▶ DIRECTIONS:
Please give back each line below unchanged; none of the pictures should appear.

*** PROVIDED INFORMATION Section Begins ***

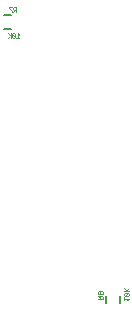
<source format=gbo>
G75*
%MOIN*%
%OFA0B0*%
%FSLAX25Y25*%
%IPPOS*%
%LPD*%
%AMOC8*
5,1,8,0,0,1.08239X$1,22.5*
%
%ADD10C,0.00600*%
%ADD11C,0.00100*%
D10*
X0109438Y0014319D02*
X0109438Y0016681D01*
X0114162Y0016681D02*
X0114162Y0014319D01*
X0077981Y0105638D02*
X0075619Y0105638D01*
X0075619Y0110362D02*
X0077981Y0110362D01*
D11*
X0107000Y0015603D02*
X0108501Y0015603D01*
X0108501Y0016354D01*
X0108251Y0016604D01*
X0107751Y0016604D01*
X0107500Y0016354D01*
X0107500Y0015603D01*
X0107500Y0016104D02*
X0107000Y0016604D01*
X0107250Y0017077D02*
X0107500Y0017077D01*
X0107751Y0017327D01*
X0107751Y0017827D01*
X0107500Y0018078D01*
X0107250Y0018078D01*
X0107000Y0017827D01*
X0107000Y0017327D01*
X0107250Y0017077D01*
X0107751Y0017327D02*
X0108001Y0017077D01*
X0108251Y0017077D01*
X0108501Y0017327D01*
X0108501Y0017827D01*
X0108251Y0018078D01*
X0108001Y0018078D01*
X0107751Y0017827D01*
X0115750Y0018077D02*
X0117251Y0018077D01*
X0117001Y0017604D02*
X0117251Y0017354D01*
X0117251Y0016854D01*
X0117001Y0016603D01*
X0116000Y0016603D01*
X0117001Y0017604D01*
X0116000Y0017604D01*
X0115750Y0017354D01*
X0115750Y0016854D01*
X0116000Y0016603D01*
X0115750Y0016131D02*
X0115750Y0015130D01*
X0115750Y0015631D02*
X0117251Y0015631D01*
X0116751Y0015130D01*
X0116250Y0018077D02*
X0117251Y0019078D01*
X0116501Y0018327D02*
X0115750Y0019078D01*
X0080750Y0102550D02*
X0079749Y0102550D01*
X0080250Y0102550D02*
X0080250Y0104051D01*
X0080750Y0103551D01*
X0079277Y0103801D02*
X0079027Y0104051D01*
X0078526Y0104051D01*
X0078276Y0103801D01*
X0079277Y0102800D01*
X0079027Y0102550D01*
X0078526Y0102550D01*
X0078276Y0102800D01*
X0078276Y0103801D01*
X0077803Y0104051D02*
X0077803Y0102550D01*
X0077803Y0103050D02*
X0076803Y0104051D01*
X0077553Y0103301D02*
X0076803Y0102550D01*
X0079277Y0102800D02*
X0079277Y0103801D01*
X0079750Y0111300D02*
X0079750Y0112801D01*
X0078999Y0112801D01*
X0078749Y0112551D01*
X0078749Y0112051D01*
X0078999Y0111800D01*
X0079750Y0111800D01*
X0079250Y0111800D02*
X0078749Y0111300D01*
X0078277Y0111300D02*
X0078277Y0111550D01*
X0077276Y0112551D01*
X0077276Y0112801D01*
X0078277Y0112801D01*
M02*

</source>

*** PROVIDED INFORMATION Section Ends ***

▶ ANSWER SPACE:
<source format=gbo>
G75*
%MOIN*%
%OFA0B0*%
%FSLAX25Y25*%
%IPPOS*%
%LPD*%
%AMOC8*
5,1,8,0,0,1.08239X$1,22.5*
%
%ADD10C,0.00600*%
%ADD11C,0.00100*%
D10*
X0109438Y0014319D02*
X0109438Y0016681D01*
X0114162Y0016681D02*
X0114162Y0014319D01*
X0077981Y0105638D02*
X0075619Y0105638D01*
X0075619Y0110362D02*
X0077981Y0110362D01*
D11*
X0107000Y0015603D02*
X0108501Y0015603D01*
X0108501Y0016354D01*
X0108251Y0016604D01*
X0107751Y0016604D01*
X0107500Y0016354D01*
X0107500Y0015603D01*
X0107500Y0016104D02*
X0107000Y0016604D01*
X0107250Y0017077D02*
X0107500Y0017077D01*
X0107751Y0017327D01*
X0107751Y0017827D01*
X0107500Y0018078D01*
X0107250Y0018078D01*
X0107000Y0017827D01*
X0107000Y0017327D01*
X0107250Y0017077D01*
X0107751Y0017327D02*
X0108001Y0017077D01*
X0108251Y0017077D01*
X0108501Y0017327D01*
X0108501Y0017827D01*
X0108251Y0018078D01*
X0108001Y0018078D01*
X0107751Y0017827D01*
X0115750Y0018077D02*
X0117251Y0018077D01*
X0117001Y0017604D02*
X0117251Y0017354D01*
X0117251Y0016854D01*
X0117001Y0016603D01*
X0116000Y0016603D01*
X0117001Y0017604D01*
X0116000Y0017604D01*
X0115750Y0017354D01*
X0115750Y0016854D01*
X0116000Y0016603D01*
X0115750Y0016131D02*
X0115750Y0015130D01*
X0115750Y0015631D02*
X0117251Y0015631D01*
X0116751Y0015130D01*
X0116250Y0018077D02*
X0117251Y0019078D01*
X0116501Y0018327D02*
X0115750Y0019078D01*
X0080750Y0102550D02*
X0079749Y0102550D01*
X0080250Y0102550D02*
X0080250Y0104051D01*
X0080750Y0103551D01*
X0079277Y0103801D02*
X0079027Y0104051D01*
X0078526Y0104051D01*
X0078276Y0103801D01*
X0079277Y0102800D01*
X0079027Y0102550D01*
X0078526Y0102550D01*
X0078276Y0102800D01*
X0078276Y0103801D01*
X0077803Y0104051D02*
X0077803Y0102550D01*
X0077803Y0103050D02*
X0076803Y0104051D01*
X0077553Y0103301D02*
X0076803Y0102550D01*
X0079277Y0102800D02*
X0079277Y0103801D01*
X0079750Y0111300D02*
X0079750Y0112801D01*
X0078999Y0112801D01*
X0078749Y0112551D01*
X0078749Y0112051D01*
X0078999Y0111800D01*
X0079750Y0111800D01*
X0079250Y0111800D02*
X0078749Y0111300D01*
X0078277Y0111300D02*
X0078277Y0111550D01*
X0077276Y0112551D01*
X0077276Y0112801D01*
X0078277Y0112801D01*
M02*

</source>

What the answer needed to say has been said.